Kelly Anne

James Patterson Smith told police on April 16, 1996 that his teenage girlfriend Kelly Anne Bates drowned by accident. However, the horrific injuries discovered on her body suggested torture and murder far worse than they could have imagined.

Margaret Bates returned to her home in Hattersley, England one day to find her 16-year-old daughter Kelly Anne in the kitchen. Kelly Anne, unbeknownst to her mother, had brought her boyfriend home for the first time. Then, the sound of footsteps on the stairs was followed by the entrance of the boyfriend, James Patterson Smith.

Kelly Anne

Margaret was shocked to discover that Smith was in his mid-forties. No mother would approve of their daughter dating someone so much older than her. However, for Margaret it went beyond that. Smith was deeply offensive in some manner.

This was not the type of man I desired for my daughter. “I distinctly recall seeing our bread knife in the kitchen and wanting to grab it and stab him in the back,” she said in a subsequent interview. Margaret would later come to regret her decision not to stab Smith on the spot, as her daughter’s relationship with James Patterson Smith would soon end with him torturing and murdering her so brutally that the court ordered counselling for the jurors in his trial.
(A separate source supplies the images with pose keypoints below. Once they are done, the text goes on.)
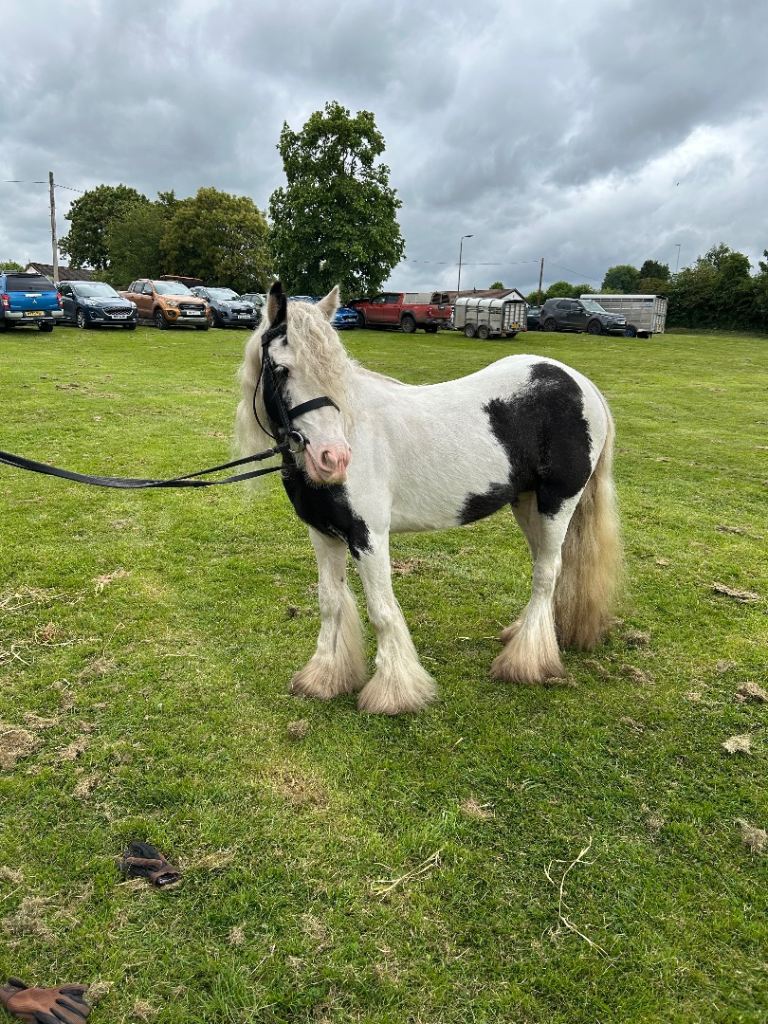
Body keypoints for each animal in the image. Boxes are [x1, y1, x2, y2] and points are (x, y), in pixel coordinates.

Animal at [235, 281, 621, 715]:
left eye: (335, 370)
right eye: (281, 370)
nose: (332, 458)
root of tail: (581, 384)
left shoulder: (369, 537)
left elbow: (381, 610)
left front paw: (395, 693)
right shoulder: (323, 534)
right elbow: (330, 602)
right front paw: (323, 678)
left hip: (558, 502)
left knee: (547, 573)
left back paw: (525, 662)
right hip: (527, 503)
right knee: (546, 566)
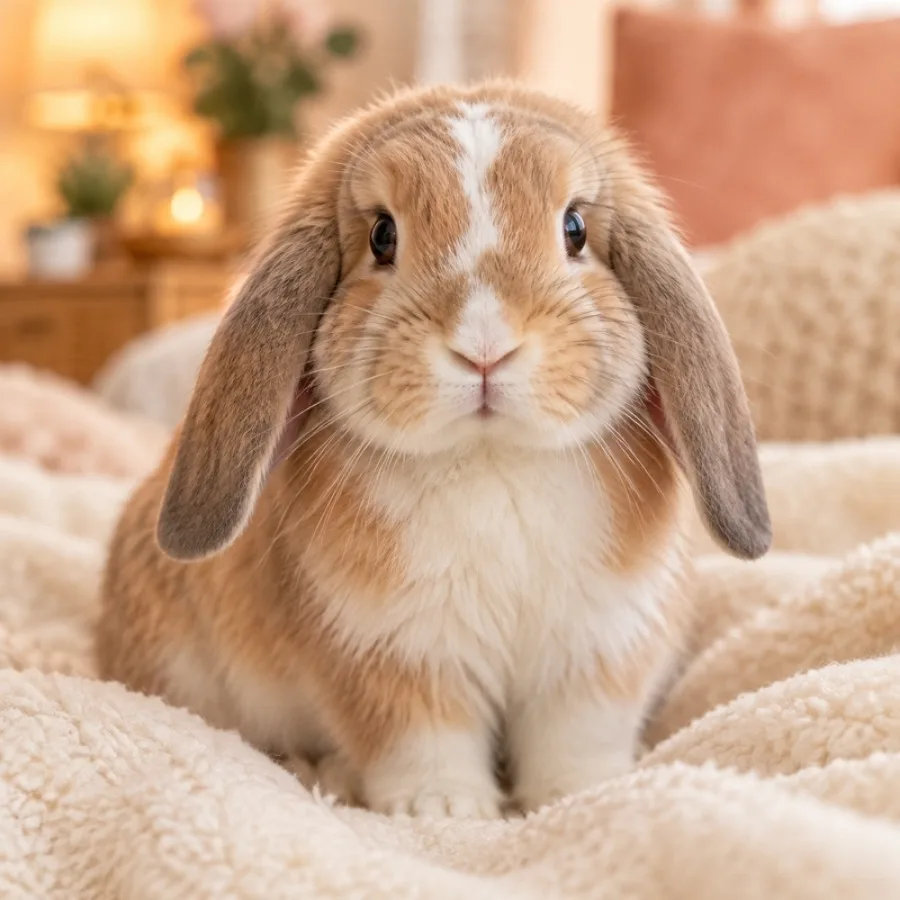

The couple had met in 1993, when Kelly Anne Bates was 14 years old, and had kept their affair from her mother until that fateful moment in the kitchen.

In November 1995, shortly after the kitchen meeting, Kelly Anne moved in with the unemployed Smith in Gorton. Her parents made the decision, despite their scepticism, on the condition that she maintains regular contact. However, over the subsequent months, their once outgoing daughter became reclusive. In addition, her parents noticed abrasions on her arms when she made an atypical visit.

kelly anne

James Patterson Smith had a long history of mistreating the women with whom he lived. His first marriage ended with allegations of physical abuse. And other women Smith had dated shared the same accounts. Even once, he tried to drown his 15-year-old girlfriend.

Smith’s treatment of Kelly Anne Bates was identical to his treatment of other women, as he regularly struck her. After a few months, however, the abuse reached a horrifying new level.

The true extent of the abuse was not revealed until April 16, 1996, when Smith walked into the Gorton Police Station and confessed that he had accidentally murdered Kelly Anne Bates by drowning her during an argument while she was in the bathtub (how precisely he framed this as an accident to police stays unclear).

The pathologist who examined the body discovered over 150 injuries that occurred over a minimum of one month. In the weeks leading up to her death, Smith was ravenous for Bates and even had her hair tied to a radiator. She had been burned with a hot iron, suffocated, and stabbed in the legs, torso, and mouth dozens of times. Smith disfigured her by slashing her head, face, and genitalia with a variety of instruments, including snipping shears. Even her eyes had been gouged out at least five days before he drowned her to death in the bathtub.

The case proceeded to prosecution, during which the prosecutors described Bates’s suffering to the jury. “The physical pain would have been excruciating,” stated one prosecutor, “causing mental deterioration and collapse.”

Other women harmed by Smith testified during the prosecution to paint a picture of a misogynistic man who was obsessively envious and used chaos to control others.

Smith, meanwhile, argued that he was a significant victim. He claimed that Bates’s insults drove him to murder her. “She put me through hell by agitating me,” he stated. He even argued that she was responsible for some of her injuries in an attempt to discredit him.

The jury, however, did not buy it and quickly found James Patterson Smith, age 49, guilty of killing Kelly Anne Bates. On November 19, 1997, he was sentenced to a minimum of twenty years (some accounts say twenty-five) in prison, where he remains to this day.

As for Margaret Bates, she frequently recalls the first time she met Smith in the kitchen. “I would never normally consider something so heinous,” she said of her desire to murder him on the spot. “Now I’m wondering if it was some kind of sixth sense.”